Not the round I was splitting, but a worthy shot nonetheless


----------



## smokechase II (Dec 28, 2007)

*Wet wood*

What species?

To be clear, did the hatchet pop out after or just before the sledge strike?

If it was after, this would be similar to hitting a falling wedge, typically when starting it, and having it fly out.


----------



## Nuzzy (Dec 28, 2007)

smokechase II said:


> What species?
> 
> To be clear, did the hatchet pop out after or just before the sledge strike?
> 
> If it was after, this would be similar to hitting a falling wedge, typically when starting it, and having it fly out.




I have no clue on species. I'm still dumb when it comes to IDing wood. But it was in the Cascades and it was an evergreen.

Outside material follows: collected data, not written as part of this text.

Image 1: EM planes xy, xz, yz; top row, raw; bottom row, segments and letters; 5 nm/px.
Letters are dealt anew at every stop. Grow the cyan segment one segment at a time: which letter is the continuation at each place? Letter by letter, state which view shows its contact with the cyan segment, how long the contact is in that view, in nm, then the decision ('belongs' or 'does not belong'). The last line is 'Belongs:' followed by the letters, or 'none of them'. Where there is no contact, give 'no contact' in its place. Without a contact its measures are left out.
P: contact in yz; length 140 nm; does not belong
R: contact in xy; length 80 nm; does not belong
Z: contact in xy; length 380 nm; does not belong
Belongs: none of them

As soon as the sledge hit, the hatchet popped out. My though is I may have hit too high on the hatchet and it may have been in the wood at a slight angle to begin with... It was the first hit with the sledge after swinging the hatchet into the round.


----------



## Sprig (Dec 29, 2007)

Nuzzy said:


> I have no clue on species. I'm still dumb when it comes to IDing wood. But it was in the Cascades and it was an evergreen.
> 
> As soon as the sledge hit, the hatchet popped out. My though is I may have hit too high on the hatchet and it may have been in the wood at a slight angle to begin with... It was the first hit with the sledge after swinging the hatchet into the round.

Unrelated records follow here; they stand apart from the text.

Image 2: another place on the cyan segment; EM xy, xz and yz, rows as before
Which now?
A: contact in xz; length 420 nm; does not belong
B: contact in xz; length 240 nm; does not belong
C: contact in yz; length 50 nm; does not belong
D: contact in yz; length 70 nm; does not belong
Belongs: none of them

Glad it wasn't worse (ie. the sharp part), imho there is only one way to hit a hatchet, while you're holding the handle (oh fer dogs sake let no one else be swinging at it!), I use the 'two hatchet' method for almost all my little splitting (ie. on the porch, kindling), actually one is a 'mini-maul', bite the hatchet into kindling piece and use wee maul to whack off pieces. For bigger stuff and to split, tap in the hatchet (make sure its a fairly decent one eh), hold the handle, hit with back of maul repeatedly till done, even granny can split some big stuff safely using this approach. This may sound goofy but it keeps fingers outta the way, controls the wood and keeps the thing from flyin' around at body parts. I have been teaching people this method for a number of years and figure I've save a finger or two  One of the scariest things ta watch imho regarding this is the old 'Swing at da piece and move yer hand outta the way real fast' method, iyiyiyiyiyi!
Nuff said.



Serge


----------



## Nuzzy (Dec 29, 2007)

Yeah... I've been cautious since then... I've been holding the handle anytime it's even possible in my mind it could jump out.


----------



## Bigus Termitius (Dec 29, 2007)

Just get a couple mauls, a grenade splitting wedge, a regular splitting wedge, a 10# sledge, and keep an axe handy and you're in business.

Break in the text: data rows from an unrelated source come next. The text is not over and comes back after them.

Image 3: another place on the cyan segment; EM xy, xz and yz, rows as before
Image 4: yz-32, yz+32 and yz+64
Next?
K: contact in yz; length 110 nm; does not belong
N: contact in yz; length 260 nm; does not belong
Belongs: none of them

I primarily use the wedges, I love the way they use the energy I exert efficiently, and even while I'm fixing to swing again you can hear the wood splitting.

I'll use the grenade first at dead center of the round, once it's in halves, I'll use the regular wedge to quarter, or take the halves into thirds with surgical precision. I'll tap it in to set it.

Once in a while I'll smack one and the wedges will pop straight up and out with no incident.

If I have wood that busts up nicely with a maul I'll use it. I have stuck a maul on occasion and I'll use a wedge or two to recover it.

I'm starting to get more wood than I can handle so a log splitter is in my future for productions sake, but I'll still split it manually, if for nothing more than the exercise.

I've been working with my boy teaching him all about hatchets, axes, and what not. With his custom made sledge even he can split big wood if I'm around to supervise.


Sorry about your leg, glad you got lucky.


----------